3.6. Crawl Rules
- Plugin Key
au_crawlrules
- Plugin Value Type
- Plugin Value Format
The strings consist of:
An integer crawl rule code,
A comma,
A
printf
format string that expands into a regular expression used to match against URLs. Theprintf
format string accepts expressions made of plugin configuration parameter keys and a small language of functions modifying them (e.g.url_host(...)
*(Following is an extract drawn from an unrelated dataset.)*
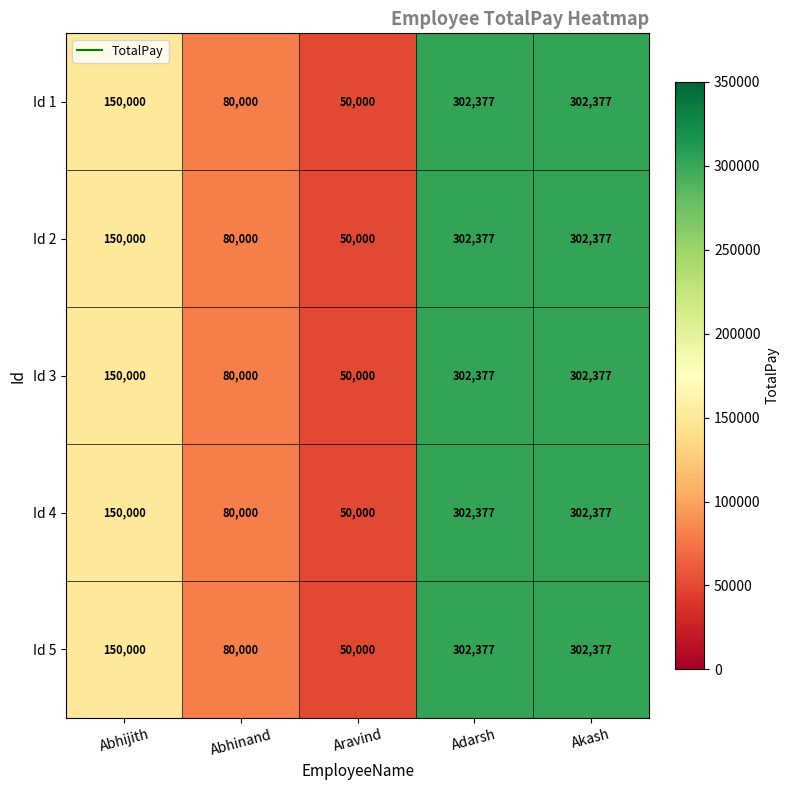

What value does the Id 4 series have at Abhinand?

80000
applied to a plugin configuration parameter of type URL, resulting in the host portion of the URL).
- Sample
<entry> <string>au_crawlrules</string> <list> <string>4, "^%s", base_url</string> <string>1, "^%s.*\.(css|js|gif|jpg|png)$", base_url</string> <string>2, "^%s%s/vol%s/iss[^/]+/art[^/]+/citedby", base_url, journal_id, volume_name</string> <string>1, "^%s%s/vol%s/", base_url, journal_id, volume_name</string> <string>1, "^%spdf/.*\.pdf$", base_url</string> </list> </entry>
- Description
Sequential rules determining if a URL discovered during the crawl of an AU should in turn be fetched as part of the AU or not.
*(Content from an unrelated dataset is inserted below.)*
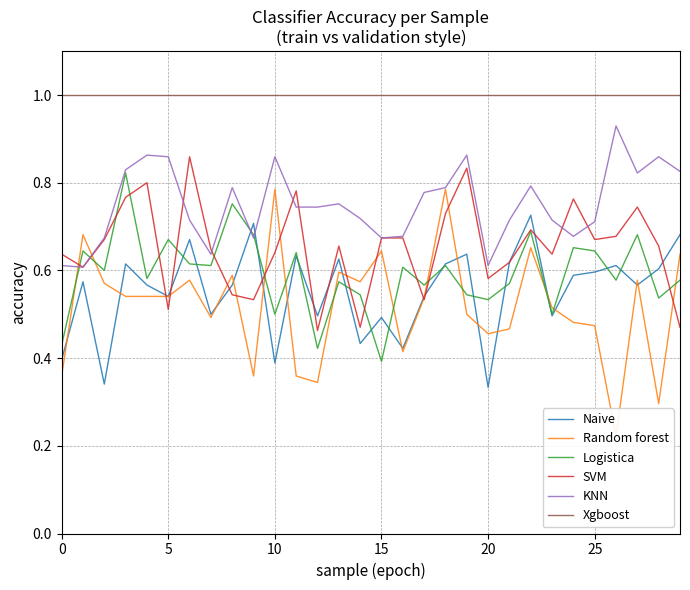

At which label does Logistica reach its minimum?

15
Given a URL, the crawler tries each crawl rule in the order of the list, until one of them produces an outcome for the URL. If none of the crawl rules result in an outcome for the URL, the default outcome is Exclude (the URL is excluded from the AU).
3.6.1. Crawl Rule Types
The crawl rule codes are:
Crawl Rule Code |
Crawl Rule Type |
---|---|
|
|
|
|
|
|
|
|
|
|
|
3.6.1.1. Include
- Crawl Rule Code
1
- Description
If the URL matches the regular expression, include the URL in the AU; otherwise, this rule produces no outcome for the URL.
3.6.1.2. Exclude
- Crawl Rule Code
2
- Description
If the URL matches the regular expression, exclude the URL from the AU; otherwise, this rule produces no outcome for the URL.
3.6.1.3. Include No Match
- Crawl Rule Code
3
- Description
If the URL does not match the regular expression, include the URL in the AU; otherwise, this rule produces no outcome for the URL.
3.6.1.4. Exclude No Match
- Crawl Rule Code
4
- Description
If the URL does not match the regular expression, exclude the URL from the AU; otherwise, this rule produces no outcome for the URL.
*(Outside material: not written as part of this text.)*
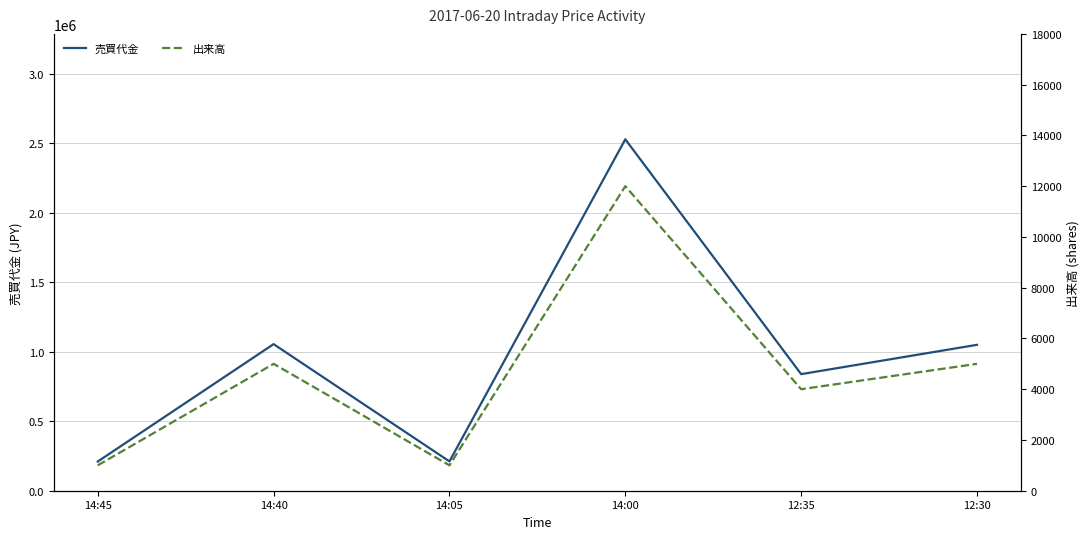

Which has a higher value, 14:40 or 14:00?

14:00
3.6.1.5. Include Match Else Exclude
- Crawl Rule Code
5
- Description
If the URL matches the regular expression, include the URL in the AU; otherwise, exclude the URL from the AU.
3.6.1.6. Exclude Match Else Include
- Crawl Rule Code
6
- Description
If the URL matches the regular expression, exclude the URL from the AU; otherwise, include the URL in the AU.